--- START ---
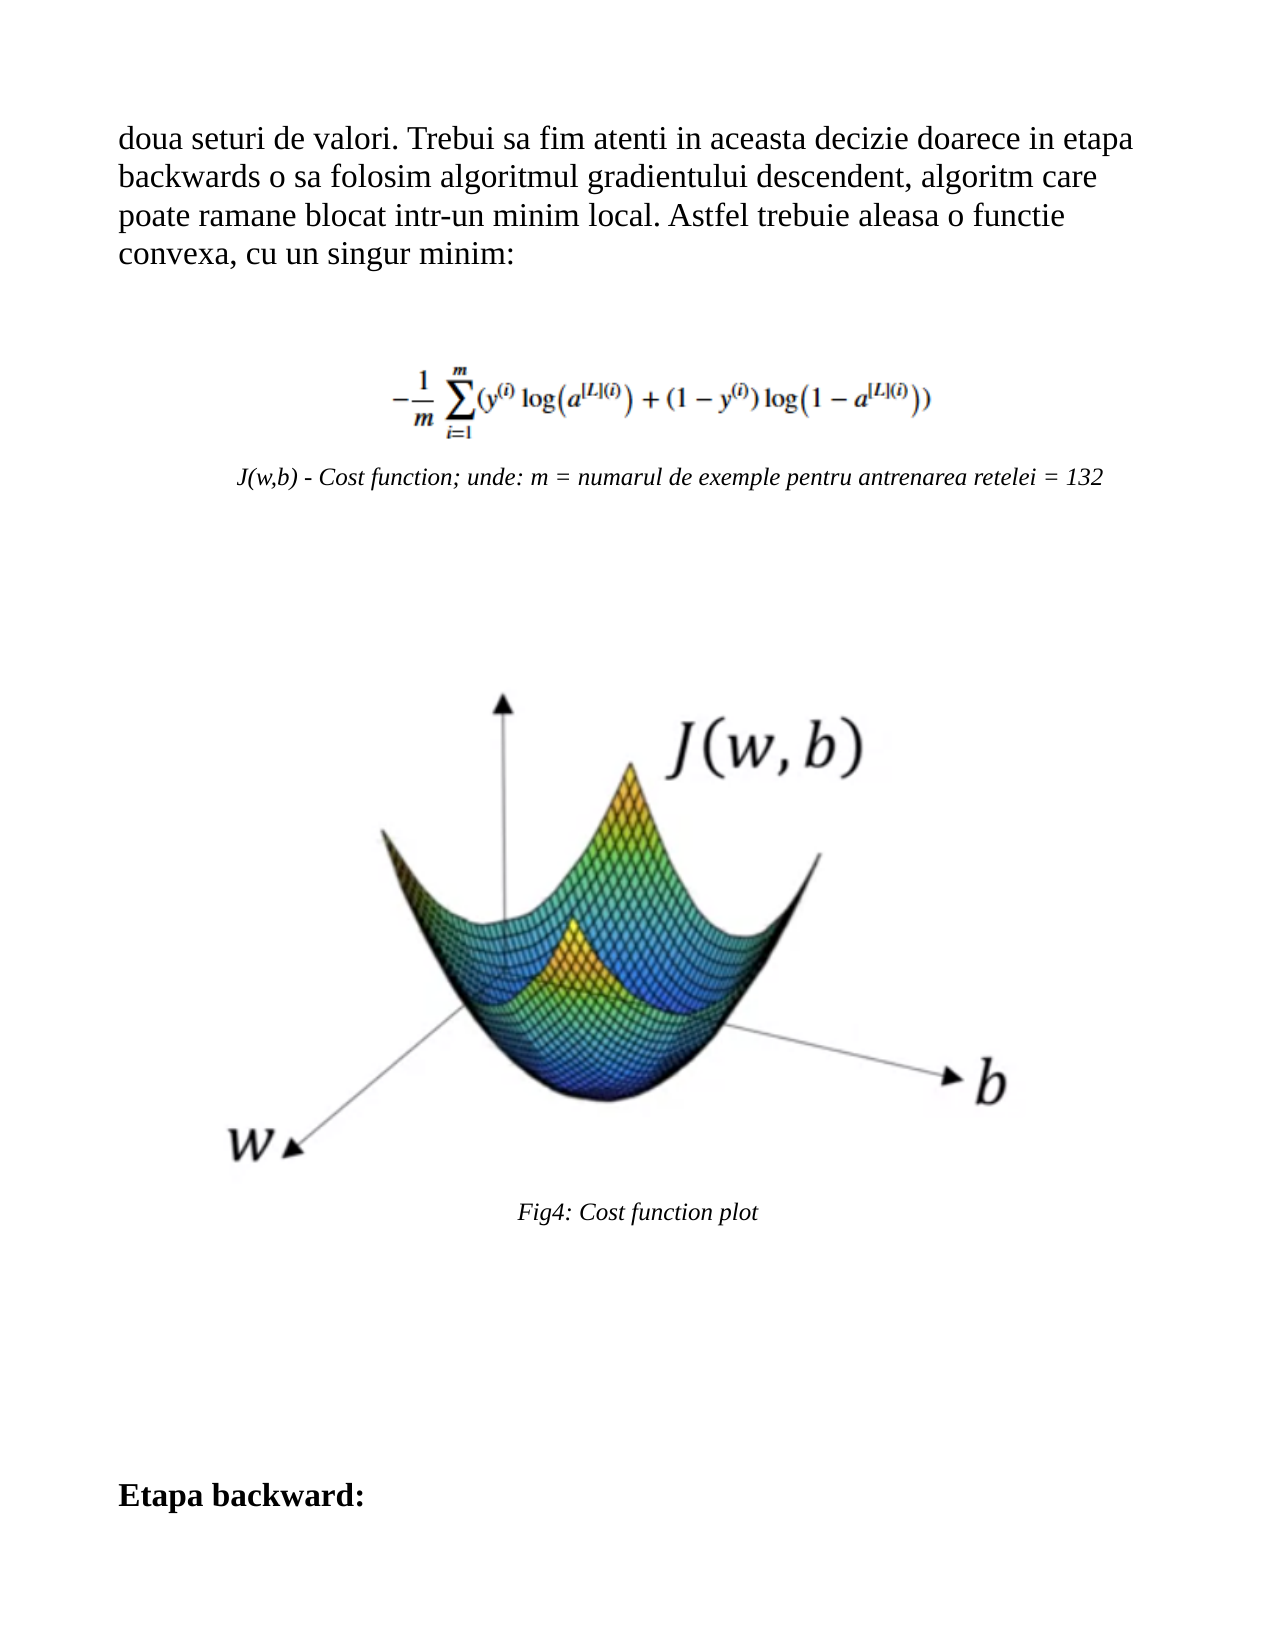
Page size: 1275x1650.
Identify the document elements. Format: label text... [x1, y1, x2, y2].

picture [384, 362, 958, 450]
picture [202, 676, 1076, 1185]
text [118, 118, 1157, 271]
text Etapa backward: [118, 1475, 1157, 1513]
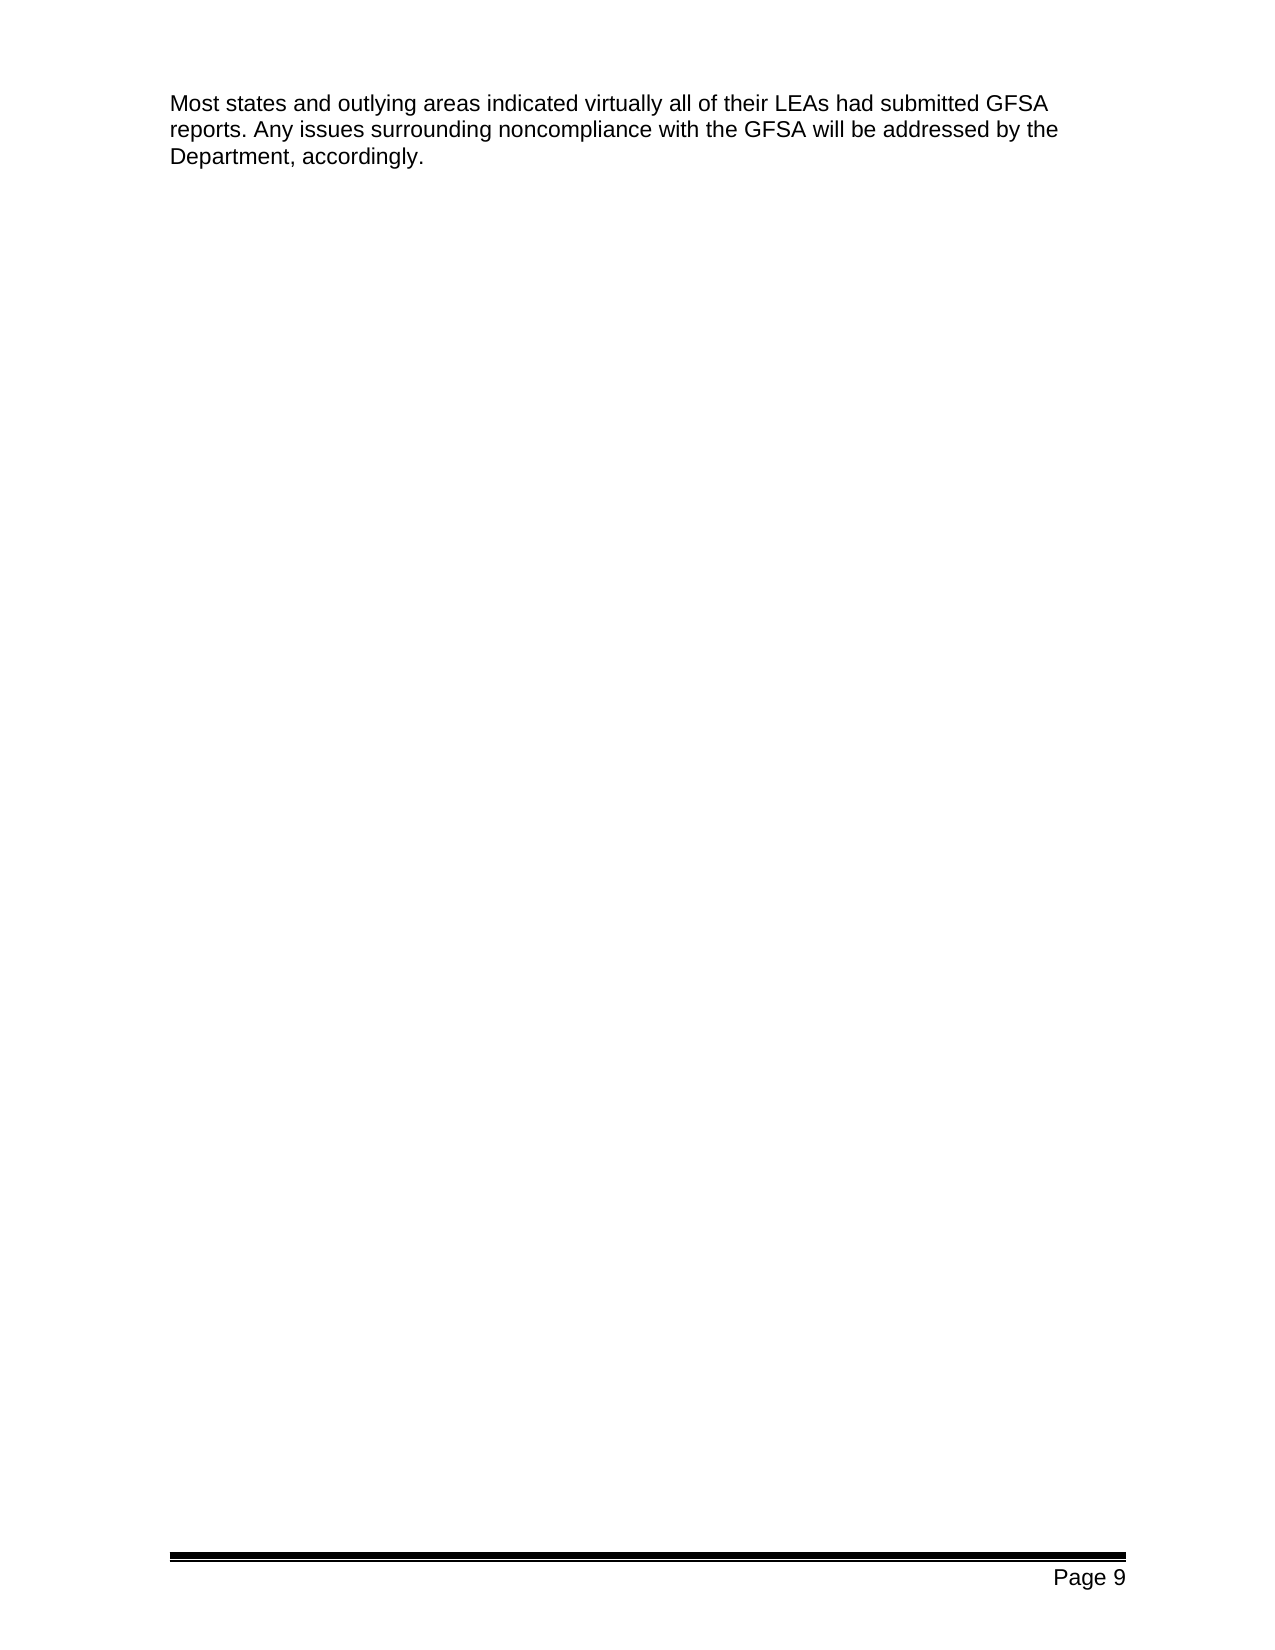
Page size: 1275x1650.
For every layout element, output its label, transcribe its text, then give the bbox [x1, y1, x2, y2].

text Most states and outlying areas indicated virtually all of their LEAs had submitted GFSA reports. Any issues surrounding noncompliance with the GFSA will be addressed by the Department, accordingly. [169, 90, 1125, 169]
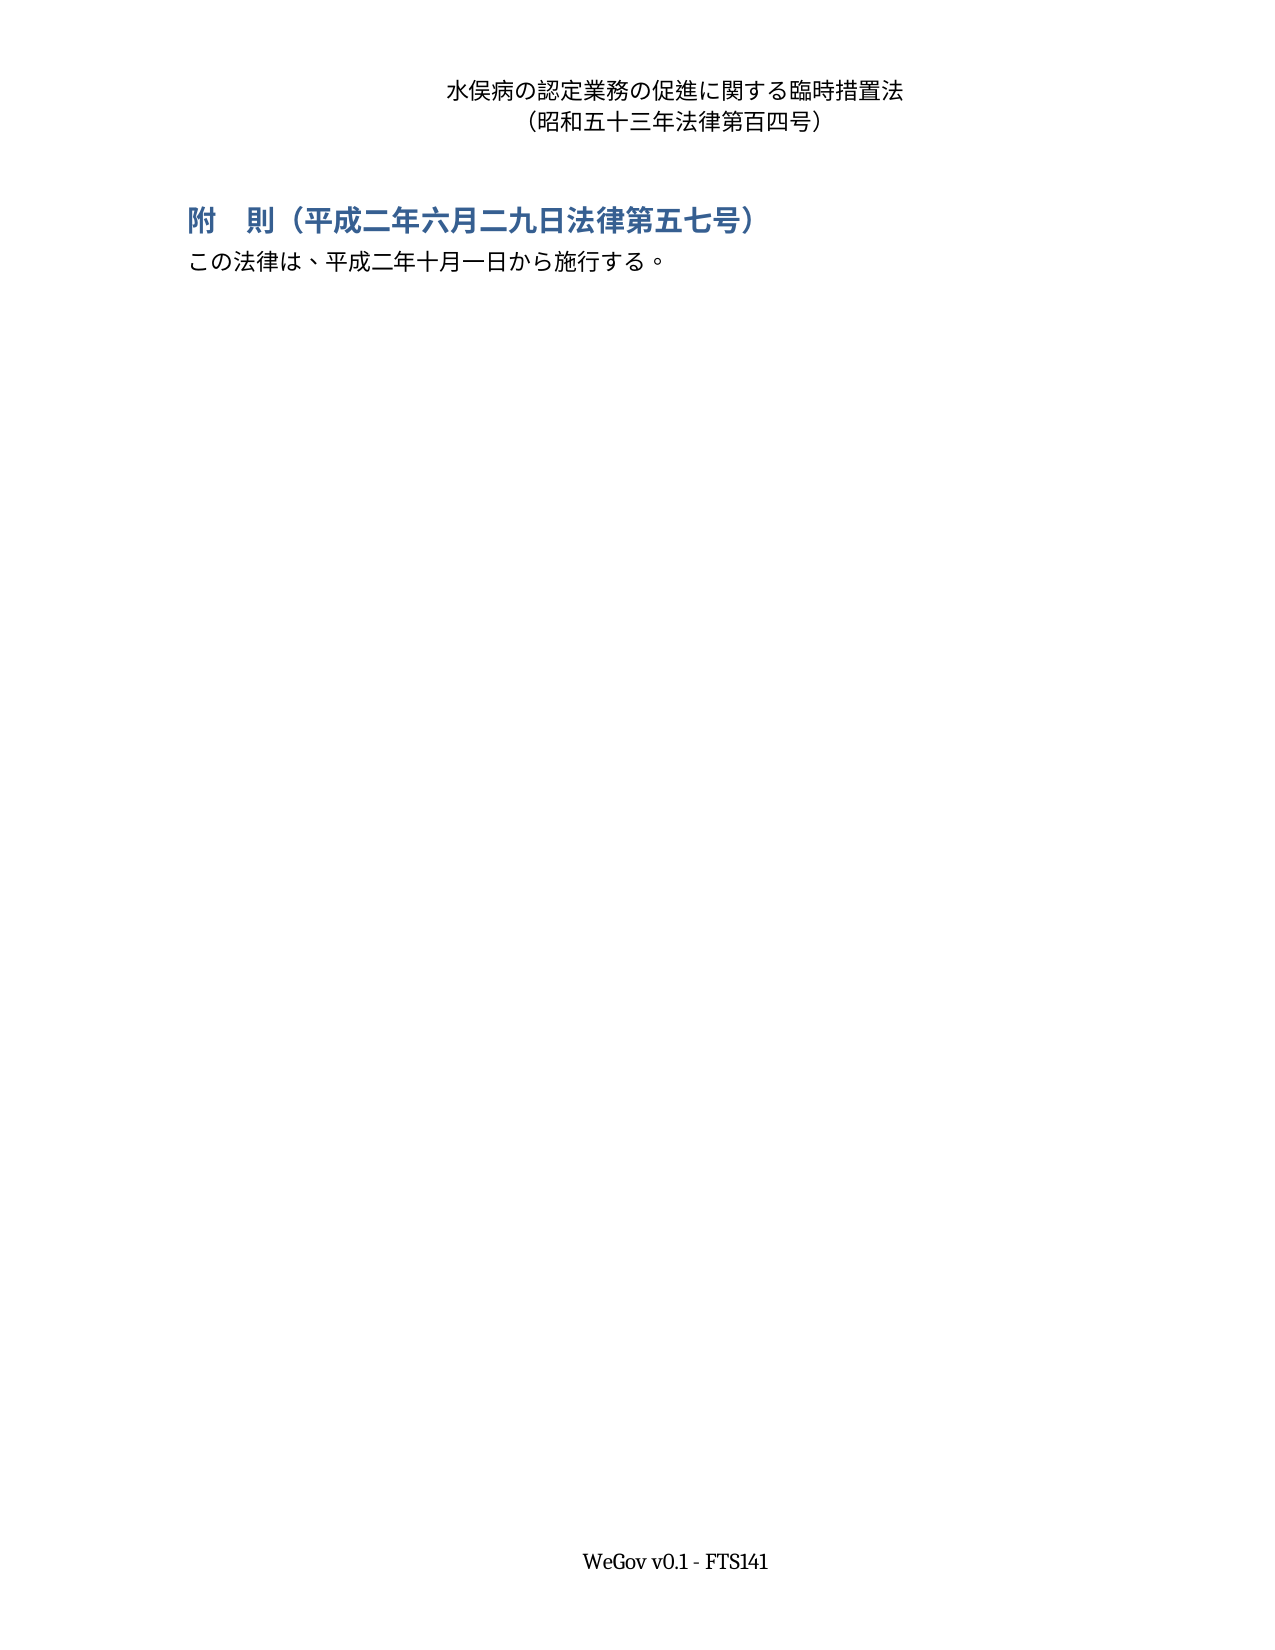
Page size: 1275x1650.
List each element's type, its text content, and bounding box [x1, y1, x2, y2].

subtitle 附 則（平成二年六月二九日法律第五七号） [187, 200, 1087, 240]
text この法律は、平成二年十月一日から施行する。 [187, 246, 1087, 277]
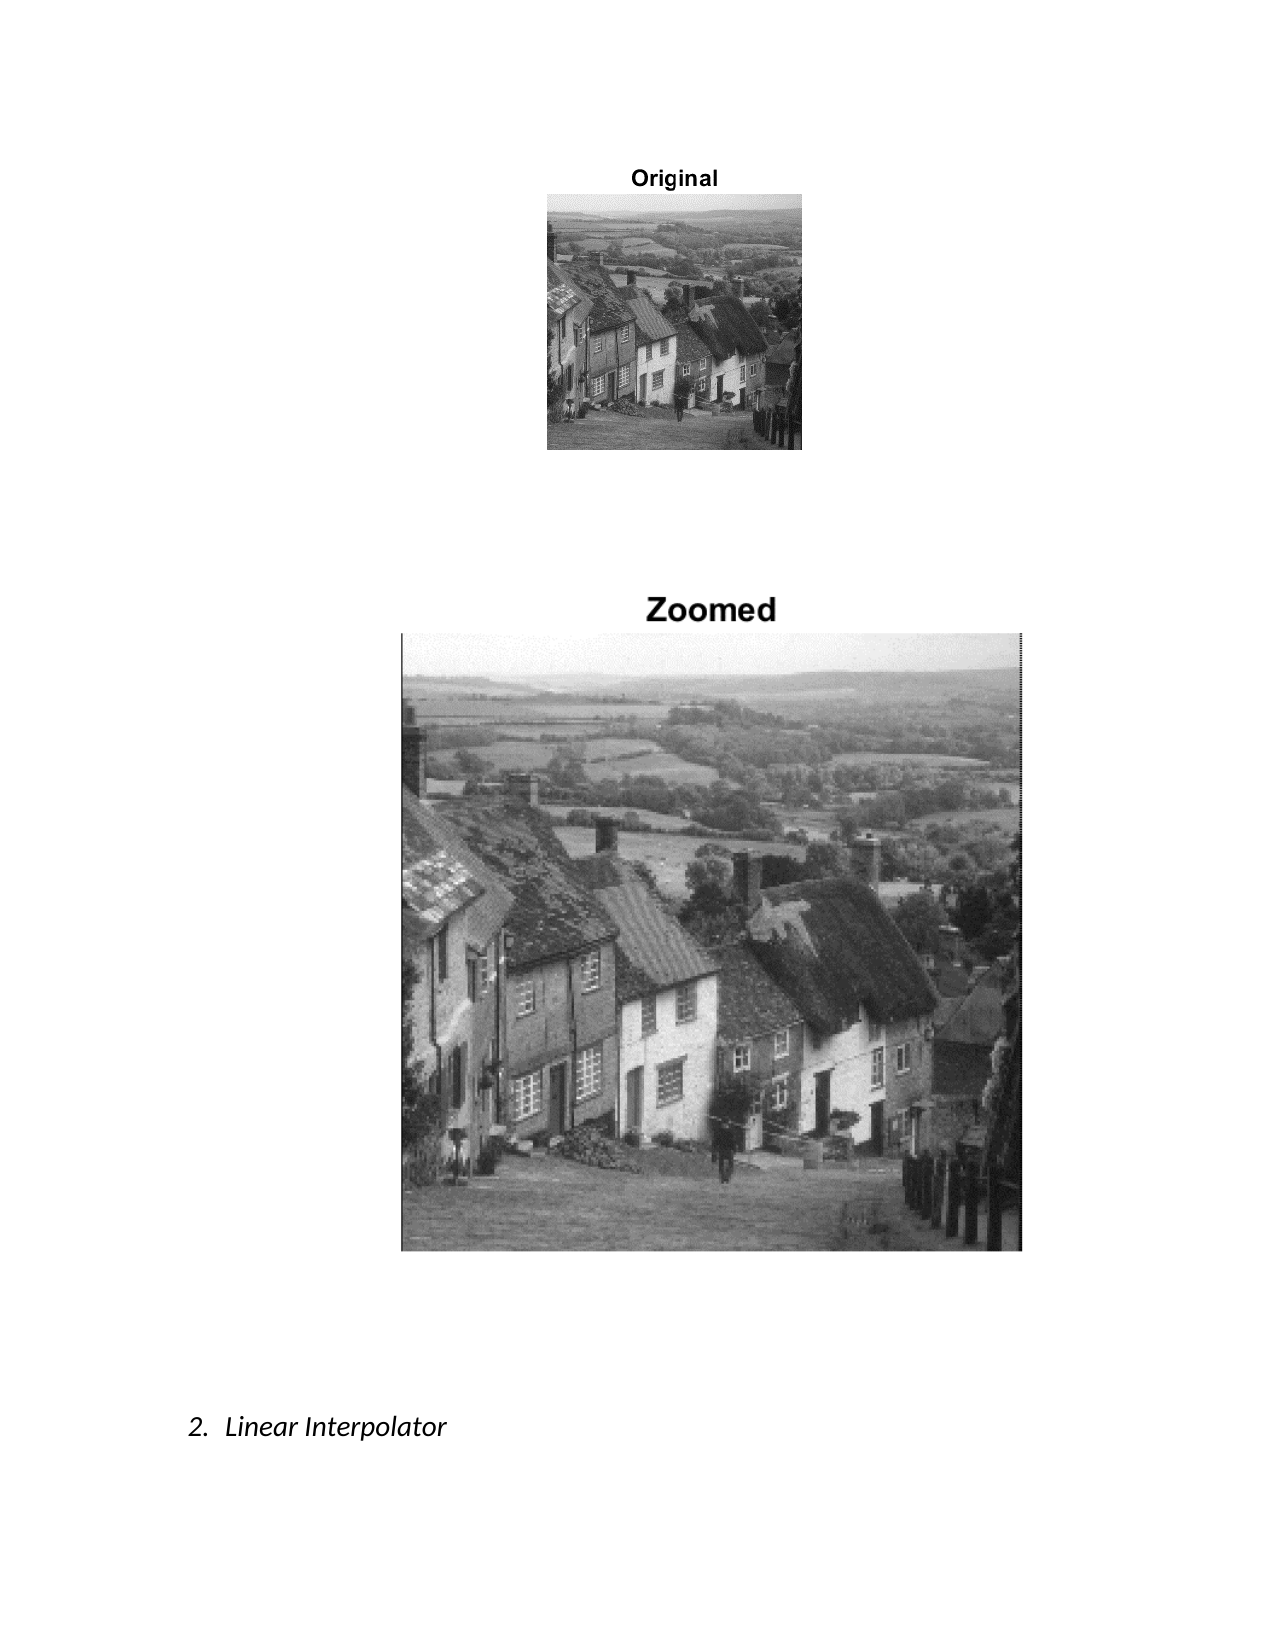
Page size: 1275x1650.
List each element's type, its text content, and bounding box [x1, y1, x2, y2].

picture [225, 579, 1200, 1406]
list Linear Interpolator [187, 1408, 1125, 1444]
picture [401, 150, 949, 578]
--- END ---
Reproduce the listing in full and exactly, excluding any pictures it holds.

Solution for this task ▸
Page size: 1275x1650.
Identify the document elements. Format: label text... [x1, y1, x2, y2].

picture [384, 362, 958, 450]
picture [202, 676, 1076, 1185]
text [118, 118, 1157, 271]
text Etapa backward: [118, 1475, 1157, 1513]
Page size: 1275x1650.
For every layout element, output its label, transcribe its text, then give the bbox [x1, y1, x2, y2].

text Most states and outlying areas indicated virtually all of their LEAs had submitted GFSA reports. Any issues surrounding noncompliance with the GFSA will be addressed by the Department, accordingly. [169, 90, 1125, 169]
Page size: 1275x1650.
List each element's type, its text content, and bounding box [x1, y1, x2, y2].

subtitle 附 則（平成二年六月二九日法律第五七号） [187, 200, 1087, 240]
text この法律は、平成二年十月一日から施行する。 [187, 246, 1087, 277]
Page size: 1275x1650.
List each element's type, its text content, and bounding box [x1, y1, x2, y2].

picture [225, 579, 1200, 1406]
list Linear Interpolator [187, 1408, 1125, 1444]
picture [401, 150, 949, 578]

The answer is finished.